*INSTRUCTIONS FOR THE TASK*
Copy out the lines of the listing from the very beginning through the line containing "<!-- GitHub section -->", keeping both ends. Leave out the pictures.

Collected data:
......
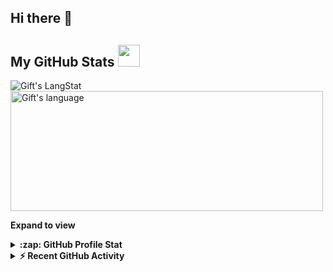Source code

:## Hi there 👋
<!-- [![Rituraj GitHub stats](https://github-readme-stats.vercel.app/api?username=rituraj17&show=reviews,discussions_started,discussions_answered,prs_merged,prs_merged_percentage&theme=radical&rank_icon=github)](https://github.com/rituraj17/github-readme-stats)

<!-- GitHub section -->

##  My GitHub Stats <img src = "https://i.pinimg.com/originals/65/c4/f4/65c4f452571be1261e9c623f7da488ac.gif" width = 35px> 

<div>
 <img align="center" src="https://github-readme-streak-stats.herokuapp.com/?user=rituraj17" alt="Gift's LangStat" />
<img align="center" src="https://github-readme-stats.vercel.app/api/top-langs?username=rituraj17&langs_count=10&show_icons=true&locale=en&layout=compact&theme=light" alt="Gift's language" height="192px"  width="500px"/>
</div>

**Expand to view**
<details>
<summary><b>:zap: GitHub Profile Stat</b></summary>
<img src="https://github-readme-stats.anuraghazra1.vercel.app/api?username=rituraj17&show_icons=true" />
</details>
<details>
<summary><b>⚡ Recent GitHub Activity</b></summary>
<br/>
 <a href="https://github.com/rituraj17/"><img alt="Gift' Activity Graph" src="https://activity-graph.herokuapp.com/graph?username=rituraj17&custom_title=Gift's%20Contribution%20Graph&theme=react-dark" /></a>
<br/>
</details>

<!-- GitHub section: END -->

<!--
**rituraj17/rituraj17** is a ✨ _special_ ✨ repository because its `README.md` (this file) appears on your GitHub profile.

Here are some ideas to get you started:

- 🔭 I’m currently working on ...
- 🌱 I’m currently learning ...
- 👯 I’m looking to collaborate on ...
- 🤔 I’m looking for help with ...
- 💬 Ask me about ...
- 📫 How to reach me: ...
- 😄 Pronouns: ...
- ⚡ Fun fact: ...
-->
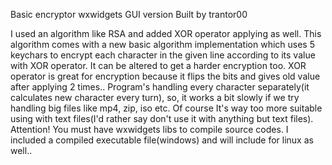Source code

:Basic encryptor wxwidgets GUI version 
Built by trantor00

I used an algorithm like RSA and added XOR operator applying as well.
This algorithm comes with a new basic algorithm implementation which uses 5 keychars to encrypt each character in the given line according to its value with XOR operator. It can be altered to get a harder encryption too. 
XOR operator is great for encryption because it flips the bits and gives old value after applying 2 times..
Program's handling every character separately(it calculates new character every turn), so, it works a bit slowly if we try handling big files like mp4, zip, iso etc. Of course It's way too more suitable using with text files(I'd rather say don't use it with anything but text files).
Attention! You must have wxwidgets libs to compile source codes. 
I included a compiled executable file(windows) and will include for linux as well..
......
*SOLUTION TO THIS TASK*
Source code

:## Hi there 👋
<!-- [![Rituraj GitHub stats](https://github-readme-stats.vercel.app/api?username=rituraj17&show=reviews,discussions_started,discussions_answered,prs_merged,prs_merged_percentage&theme=radical&rank_icon=github)](https://github.com/rituraj17/github-readme-stats)

<!-- GitHub section -->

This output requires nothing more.